● **PROVIDED PASSAGE**

Disproving labels, proving labels, replacing labels – it’s an exhausting process. But what I’ve come to realize is there is really only one person who can tell me who I am – God.
As a follower of Christ, I am the following (source):
- A child of God (John 1:12)
- My former self is gone and I am new creation (Romans 6:6; 2 Corinthians 5:17)
- I have been justified and redeemed (Romans 3:24)
- I have wisdom, righteousness, sanctification, and redemption (1 Corinthians 1:30)
- My body is a temple of the Holy Spirit who dwells in me (1 Corinthians 6:19)
- I have been set free (Galatians 5:1)
- I am chosen, holy, and blameless before God (Ephesians 1:4)
- I am God’s workmanship created to produce good works (Ephesians 2:10)
- I am a citizen of heaven (Philippians 3:20)
- The peace of God guards my heart and mind (Philippians 4:7)
- I have been chosen of God, and I am holy and beloved (Colossians 3:12)
- God loves me and has chosen me (1 Thessalonians 1:4)
Any other label that I might give myself or others might give me can be taken away. The labels serve as descriptors of transient characteristics that can change over time. The only permanent identity I can be confident in is the one I have been given by God:
And I am convinced that nothing can ever separate us from God’s love. Neither death nor life, neither angels nor demons, neither our fears for today nor our worries about tomorrow—not even the powers of hell can separate us from God’s love. No power in the sky above or in the earth below—indeed, nothing in all creation will ever be able to separate us from the love of God that is revealed in Christ Jesus our Lord. Romans 8:38-39
So, I have reached a place where CrossFit is my preferred way of being a good steward of the body the Lord has blessed me with, but not in such a way that it pre-empts my God-given identity. I make mostly healthy choices with my eating, but have let go of needing to weigh and measure everything, to eat six meals per day, or to strictly follow any specific diet guidelines or structured plan. I am not my past and I am not who I once was. I tend to cling too tightly to my past, both good things and bad – but part of being a Christian is letting go of the past and moving forward:
Not that I have already obtained all this, or have already been made perfect, but I press on to take hold of that for which Christ Jesus took hold of me. Brothers, I do not consider myself yet to have taken hold of it. But one thing I do: Forgetting what is behind and straining toward what is ahead, I press on toward the goal to win the prize for which God has called me heavenward in Christ Jesus. Phillipians 3:12-14
When I first began writing this blog, I chose the name “Everyday Athlete” for two reasons. One, I thought of “everyday athlete” in the context of “ordinary” or “average.” I am not a professional athlete, I am a regular person who wanted to get in touch with my inner athlete. Two, I wanted to maintain a consistent attitude of treating myself like an athlete – living a healthy lifestyle day in and day out. Three years have passed, and now “Everyday Athlete” has taken on a different meaning for me.

● **TASK STATEMENT**
In the passage on identity and labels, what does the writer name as the preferred way of being a good steward of the body? None of the dataset items are needed here.

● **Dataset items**

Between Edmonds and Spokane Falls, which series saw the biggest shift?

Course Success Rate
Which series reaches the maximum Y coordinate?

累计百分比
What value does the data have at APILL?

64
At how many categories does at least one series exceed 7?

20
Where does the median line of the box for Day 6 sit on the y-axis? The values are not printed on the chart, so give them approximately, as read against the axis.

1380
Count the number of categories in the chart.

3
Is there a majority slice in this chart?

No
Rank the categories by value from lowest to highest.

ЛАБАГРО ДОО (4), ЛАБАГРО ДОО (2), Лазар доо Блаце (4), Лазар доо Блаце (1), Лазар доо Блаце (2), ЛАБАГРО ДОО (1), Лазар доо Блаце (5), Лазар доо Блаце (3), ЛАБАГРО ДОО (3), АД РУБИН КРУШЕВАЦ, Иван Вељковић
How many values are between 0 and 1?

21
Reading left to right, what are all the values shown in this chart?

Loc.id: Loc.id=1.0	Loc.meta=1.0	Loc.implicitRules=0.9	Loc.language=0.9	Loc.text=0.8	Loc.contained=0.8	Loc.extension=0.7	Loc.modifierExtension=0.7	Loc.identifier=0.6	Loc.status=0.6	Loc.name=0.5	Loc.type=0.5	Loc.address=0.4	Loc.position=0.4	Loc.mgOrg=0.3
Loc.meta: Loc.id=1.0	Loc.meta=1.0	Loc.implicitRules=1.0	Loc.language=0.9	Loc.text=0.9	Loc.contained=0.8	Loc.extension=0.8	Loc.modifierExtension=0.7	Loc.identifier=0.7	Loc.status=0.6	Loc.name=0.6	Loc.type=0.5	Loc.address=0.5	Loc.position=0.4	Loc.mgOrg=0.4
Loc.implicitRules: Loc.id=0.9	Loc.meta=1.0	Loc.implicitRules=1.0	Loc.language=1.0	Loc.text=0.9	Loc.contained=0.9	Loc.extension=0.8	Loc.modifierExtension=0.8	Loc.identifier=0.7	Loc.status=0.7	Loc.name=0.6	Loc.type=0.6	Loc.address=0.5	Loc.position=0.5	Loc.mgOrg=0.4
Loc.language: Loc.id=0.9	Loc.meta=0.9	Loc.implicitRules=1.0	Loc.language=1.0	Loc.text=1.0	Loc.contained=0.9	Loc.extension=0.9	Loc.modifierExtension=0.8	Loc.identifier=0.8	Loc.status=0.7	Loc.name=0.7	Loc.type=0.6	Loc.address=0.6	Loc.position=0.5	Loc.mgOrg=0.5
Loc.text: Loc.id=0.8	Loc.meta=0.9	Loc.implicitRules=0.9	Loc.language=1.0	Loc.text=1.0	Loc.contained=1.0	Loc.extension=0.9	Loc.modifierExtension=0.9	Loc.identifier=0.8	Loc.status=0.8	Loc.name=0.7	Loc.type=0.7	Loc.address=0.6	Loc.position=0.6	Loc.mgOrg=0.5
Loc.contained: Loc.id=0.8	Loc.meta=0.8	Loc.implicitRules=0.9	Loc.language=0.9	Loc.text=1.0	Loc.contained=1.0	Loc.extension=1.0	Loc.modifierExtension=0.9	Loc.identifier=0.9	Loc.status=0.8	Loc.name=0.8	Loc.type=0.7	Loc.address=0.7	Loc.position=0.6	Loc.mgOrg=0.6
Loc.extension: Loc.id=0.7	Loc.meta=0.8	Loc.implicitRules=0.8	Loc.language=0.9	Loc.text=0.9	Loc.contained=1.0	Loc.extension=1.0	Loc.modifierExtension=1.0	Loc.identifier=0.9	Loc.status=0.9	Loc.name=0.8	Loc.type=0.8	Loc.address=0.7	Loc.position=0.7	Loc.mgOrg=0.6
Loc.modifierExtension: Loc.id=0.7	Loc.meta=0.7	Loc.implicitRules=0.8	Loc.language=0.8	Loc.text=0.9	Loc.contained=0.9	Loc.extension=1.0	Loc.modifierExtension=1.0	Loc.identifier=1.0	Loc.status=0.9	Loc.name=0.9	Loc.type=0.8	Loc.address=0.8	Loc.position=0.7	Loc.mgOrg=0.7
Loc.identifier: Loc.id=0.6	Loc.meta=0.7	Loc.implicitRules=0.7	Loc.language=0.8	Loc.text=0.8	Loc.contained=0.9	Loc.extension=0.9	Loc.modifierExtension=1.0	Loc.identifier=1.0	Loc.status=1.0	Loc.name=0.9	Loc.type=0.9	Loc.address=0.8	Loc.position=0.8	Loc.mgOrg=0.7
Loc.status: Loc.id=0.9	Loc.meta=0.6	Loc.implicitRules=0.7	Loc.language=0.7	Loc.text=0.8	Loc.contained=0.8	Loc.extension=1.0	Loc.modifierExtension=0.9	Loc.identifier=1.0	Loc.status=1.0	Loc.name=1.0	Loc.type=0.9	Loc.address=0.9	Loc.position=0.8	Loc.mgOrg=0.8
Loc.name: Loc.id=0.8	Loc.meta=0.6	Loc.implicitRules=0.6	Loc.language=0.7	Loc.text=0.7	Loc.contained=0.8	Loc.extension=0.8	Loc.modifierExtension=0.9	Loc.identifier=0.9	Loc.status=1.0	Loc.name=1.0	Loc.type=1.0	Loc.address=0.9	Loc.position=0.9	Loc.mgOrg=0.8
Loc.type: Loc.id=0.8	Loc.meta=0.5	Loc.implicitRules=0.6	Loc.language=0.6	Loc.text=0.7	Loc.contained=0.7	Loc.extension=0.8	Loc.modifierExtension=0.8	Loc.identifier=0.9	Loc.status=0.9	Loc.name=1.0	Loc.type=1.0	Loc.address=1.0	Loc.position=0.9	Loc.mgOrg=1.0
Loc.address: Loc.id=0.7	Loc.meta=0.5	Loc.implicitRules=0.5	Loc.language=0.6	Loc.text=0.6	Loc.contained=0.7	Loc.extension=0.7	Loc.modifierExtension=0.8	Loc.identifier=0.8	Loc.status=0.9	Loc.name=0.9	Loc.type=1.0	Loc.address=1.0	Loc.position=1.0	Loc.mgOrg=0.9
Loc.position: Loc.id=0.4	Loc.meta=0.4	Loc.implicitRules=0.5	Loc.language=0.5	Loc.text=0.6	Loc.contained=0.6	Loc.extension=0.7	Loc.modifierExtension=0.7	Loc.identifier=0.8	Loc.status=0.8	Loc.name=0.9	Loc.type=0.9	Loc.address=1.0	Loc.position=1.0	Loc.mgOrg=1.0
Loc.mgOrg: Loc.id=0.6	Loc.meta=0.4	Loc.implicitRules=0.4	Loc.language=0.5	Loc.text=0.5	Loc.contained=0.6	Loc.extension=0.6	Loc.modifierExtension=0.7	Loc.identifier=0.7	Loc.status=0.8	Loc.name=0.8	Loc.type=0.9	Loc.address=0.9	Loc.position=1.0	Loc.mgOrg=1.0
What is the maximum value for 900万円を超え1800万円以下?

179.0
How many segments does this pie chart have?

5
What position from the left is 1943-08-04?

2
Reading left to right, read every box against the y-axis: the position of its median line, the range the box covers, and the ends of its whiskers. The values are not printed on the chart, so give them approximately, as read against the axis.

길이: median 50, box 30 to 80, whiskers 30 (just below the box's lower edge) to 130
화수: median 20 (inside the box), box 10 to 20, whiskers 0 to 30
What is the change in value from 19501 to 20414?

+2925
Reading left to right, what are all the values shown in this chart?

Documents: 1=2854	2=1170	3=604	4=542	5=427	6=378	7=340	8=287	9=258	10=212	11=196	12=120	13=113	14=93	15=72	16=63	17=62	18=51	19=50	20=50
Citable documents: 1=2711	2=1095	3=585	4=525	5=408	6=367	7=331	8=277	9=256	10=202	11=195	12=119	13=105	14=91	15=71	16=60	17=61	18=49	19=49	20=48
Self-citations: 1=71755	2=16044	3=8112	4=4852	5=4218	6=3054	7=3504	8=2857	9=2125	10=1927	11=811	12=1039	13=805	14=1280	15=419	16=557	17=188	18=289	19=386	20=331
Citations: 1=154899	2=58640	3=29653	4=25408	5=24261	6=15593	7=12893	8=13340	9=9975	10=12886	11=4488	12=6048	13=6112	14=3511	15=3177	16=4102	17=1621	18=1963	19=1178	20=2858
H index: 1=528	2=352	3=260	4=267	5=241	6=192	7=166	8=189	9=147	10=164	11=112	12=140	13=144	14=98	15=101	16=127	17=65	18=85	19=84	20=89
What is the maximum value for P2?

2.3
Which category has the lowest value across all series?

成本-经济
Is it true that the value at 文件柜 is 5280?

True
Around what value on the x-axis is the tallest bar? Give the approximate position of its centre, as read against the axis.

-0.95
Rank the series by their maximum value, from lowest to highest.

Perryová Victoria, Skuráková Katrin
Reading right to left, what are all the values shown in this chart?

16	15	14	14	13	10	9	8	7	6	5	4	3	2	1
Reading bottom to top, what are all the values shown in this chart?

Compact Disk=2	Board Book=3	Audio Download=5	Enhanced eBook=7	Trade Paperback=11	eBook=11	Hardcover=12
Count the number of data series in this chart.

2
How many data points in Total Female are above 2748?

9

● **REPLY TO THE TASK**
CrossFit.